A further sheet work by Rüthemann occupies the stairs which lead to the studios. It’s a neat opening gambit by the curators (the gallery has three permanent directors, Ellie Royle, Max Slaven and Ralph Mackenzie), with both artists’ work drawing attention to, complementing and challenging the building. Untitled (Leak), for example, another work by Robertson, is a waist-high rectangular plinth clad in tiles that are identical to those that line the walls of the entrance corridor (the parenthetical reference is to a trickle of ink trailing out the bottom of the sculpture); similarly, Untitled (Compromise) consists of a brick-shaped glass mould that seems to bulge organically from a pane in one of the gallery windows.

The curatorial thematics of this opener are not coincidental. The directors’ interest in the formal context of staging exhibitions extends beyond the immediate architecture to an awareness of the relationship between the exhibiting artist, the local area and the city in general, Royle and Slaven tell me.

While the gallery doesn’t exclude local practitioners or those whose work is perhaps familiar to a Glaswegian audience, it does seem to favour a model of introducing artists from further afield. Residencies, for example, have begun to form a more frequent production model for exhibitions. The last exhibition in the gallery’s former premises, The Eclectic Is Now (2011), was created in situ by Danish artist Sören Hüttel, the third, after Kevin McPhee and Darren Tesar, to partake in the programme. None of them had exhibited in the city previously. It’s a position that works in Glasgow’s favour. The city is blessed with a number of institutional spaces and a plethora of artist-run galleries (most notably SWG3 and the perennial, excellent Transmission Gallery) that are integral to the rude health of the city’s art scene, offering, in general, space and opportunities to the mass of artists living within the city, not all of whom are simply graduates of the Glasgow School of Art.
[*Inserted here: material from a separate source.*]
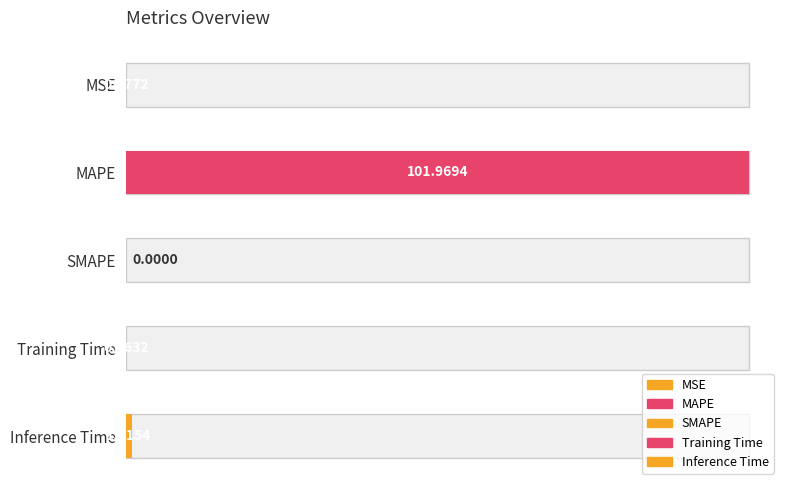

Does the chart contain stacked bars?

No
But the quality and fecundity of the city’s homegrown art scene can work against a wider plurality with regard to the exhibitions staged. (When the commercial Sorcha Dallas gallery, with its far-reaching list of represented artists, closed last year, this point came up repeatedly.) David Dale’s attempt to build a bridge between fond localism and outward-looking perspective is, therefore, a welcome and necessary element within the city’s ecosystem.